For such works Portzamparc has won several honors in his field, including being made a Commandeur de L'Ordre des Arts et des Lettres in 1989. In 1990 he and two other prominent French architects, Philippe Stack and Jean Nouvel, were selected for the French pavilion at the Venice Biennale, a space customarily given to esteemed visual artists who work within more accessible mediums of paint or clay. That same year he also won the Grand Prix d'Architecture de la Ville de Paris, and in 1993 he was honored with a medal from the French Academy of Architecture.
Such awards and prestigious commissions are dwarfed, however, by Portzamparc's achievement in being selected as the Pritzker Laureate for 1994. The esteemed Pritzker Prize for Architecture, with its $100, 000 purse, is bestowed by the foundation started by Chicago's Pritzker family of the Hyatt Hotels chain. It was created in part because of the absence of architecture as a "field of endeavor" category in the Nobel Prizes. Past Pritzker recipients include Phillip Johnson, I. M. Pei, Frank Gehry, Aldo Rossi, and Robert Venturi. Portzamparc won out over an entry list of 500 similarly acclaimed nominees to become the first architect of the postwar generation to win the honor. He learned the news on his fiftieth birthday, for which his wife had planned a surprise party at the Cafe Beaubourg. Instead of an intimate gathering of friends and family, France's Minister of Culture showed up and the attendees sang "the first French Pritzker" to the tune of "Happy Birthday."

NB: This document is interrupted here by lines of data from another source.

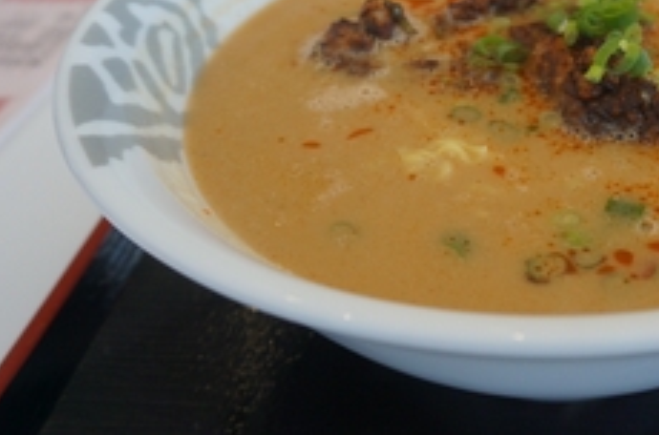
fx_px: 931
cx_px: 534
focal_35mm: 51
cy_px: 26
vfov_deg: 25.3
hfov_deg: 37.5
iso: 400
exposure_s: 1/160
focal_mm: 16
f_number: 4
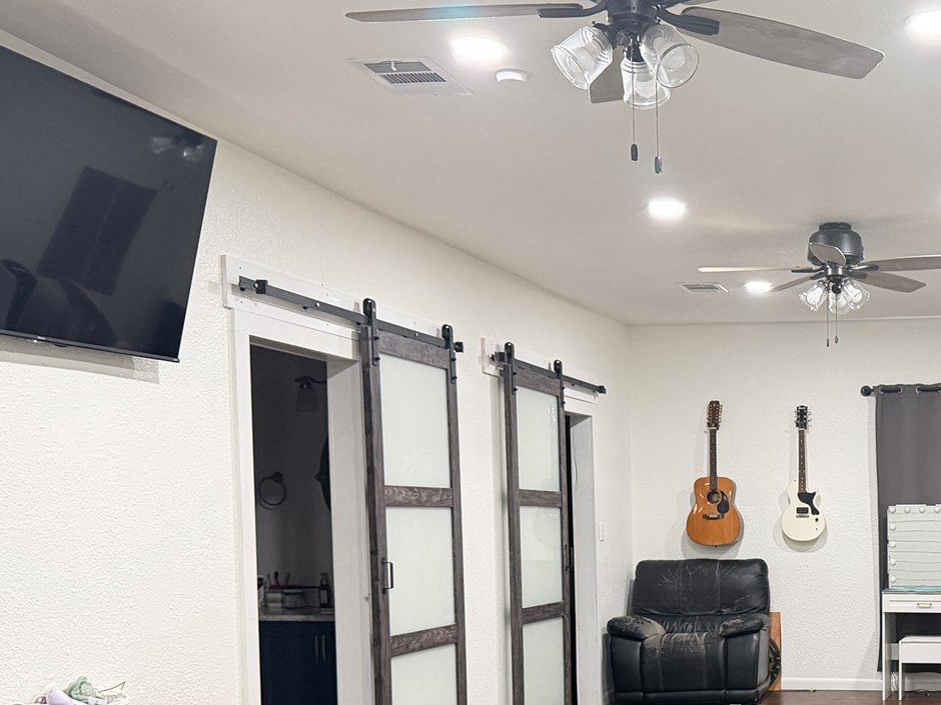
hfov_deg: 36.5
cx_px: 844
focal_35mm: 49
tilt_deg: -4.4
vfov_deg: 28.7
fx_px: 1332
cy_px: 609
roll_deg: +0.9
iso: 400
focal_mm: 6.76
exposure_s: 1/60
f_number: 1.78
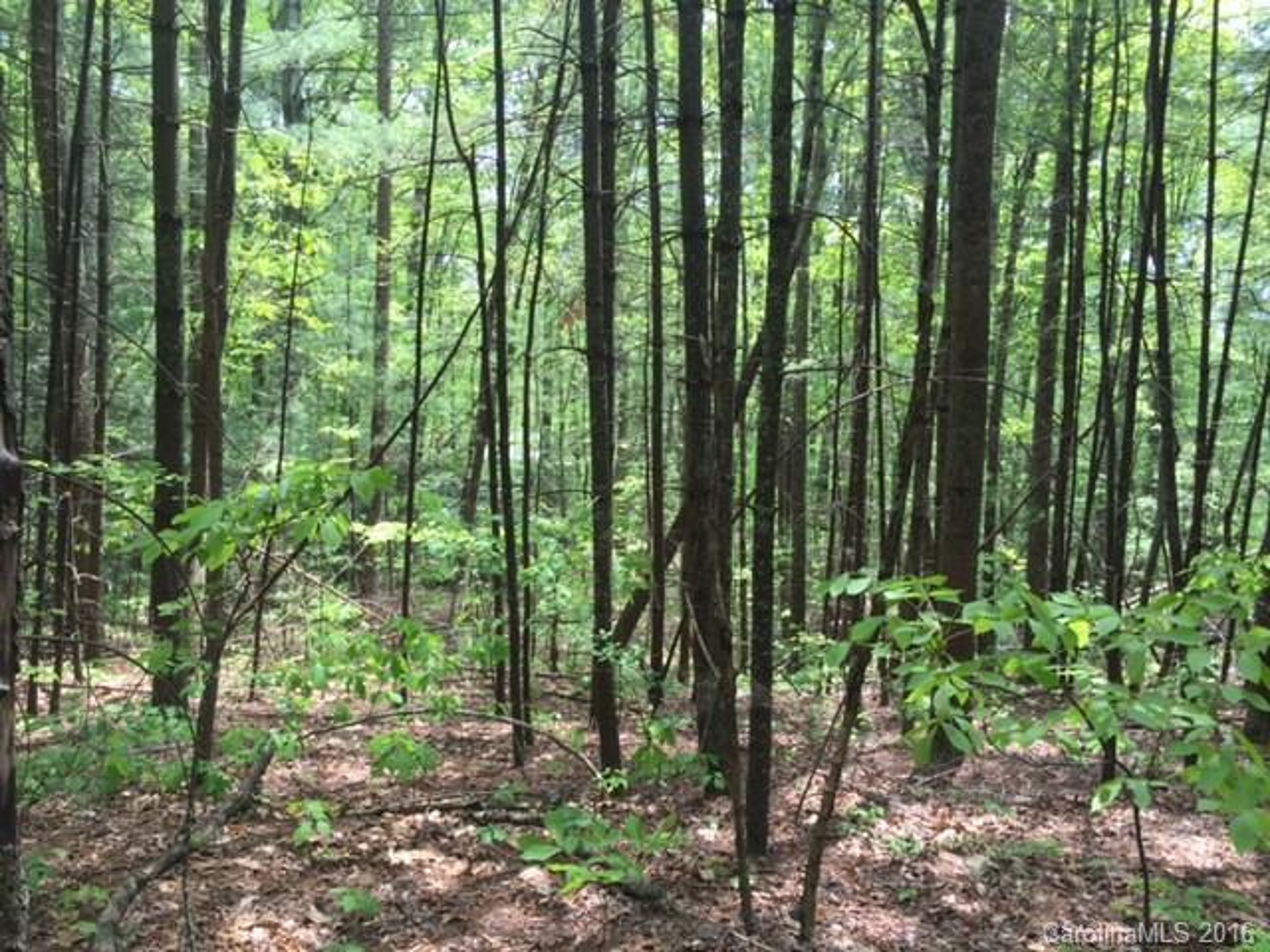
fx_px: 1064
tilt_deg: -6.9
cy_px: 476
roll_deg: -1.8
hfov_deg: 61.7
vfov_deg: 48.2
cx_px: 635
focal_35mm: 29
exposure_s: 1/226
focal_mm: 4.15
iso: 32
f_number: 2.2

The Pritzker jury called him "a powerful poet of forms … who is aware of the past, but true to himself and his time, " according to Architecture. Another design magazine, Graphis, quoted Pritzker panelist Ada Louise Huxtable's assessment-she termed Portzamparc's style "a joyful architecture which leaves the rigidity of modernism and the cartoonish decoration of post-modernism far behind." Portzamparc has also won the Equerre d'Argent award twice, and in 1996 France's Centre Pompidou hosted a retrospective of Portzamparc's work.
Portzamparc continued to win prestigious, historically significant commissions. One of these was a new French Embassy to Germany, constructed in the newly reunited country's redesignated capital of Berlin. Situated at the formerly unremarkable Pariser Platz, Portzamparc's diplomatic headquarters stands opposite both the American and British embassies, a symbolic nod to the post-World War II nations who occupied a divided West Germany and three-quarters of a divided Berlin before the fall of the Berlin Wall in 1989. The Embassy, also near the celebrated Hotel Adlon, is slated to open in 2000 along with several other noteworthy structures in the revitalized city.
Portzamparc is the author of two books, 1983's La Spatialite n'est plus interdite ("Spatiality Is No Longer Prohibited") and Genealogies des Formes/Genealogy of Forms, a bilingual work published in 1997. He lives in Paris with his wife and two sons, keeps his office in the Montparnasse neighborhood, and continues to use his own unique language of forms to conceptualize his designs. "I'm moving toward the moment when we'll be able to quit Cartesian coordinates, " Portzamparc told Artforum's Sedofsky, referring to the centuries-old mathematical system of using x and y axes to represent spatial relationships. "The ellipse is an extremely subtle form, with two axes, the perception of which changes your position. We haven't lived much in ellipses."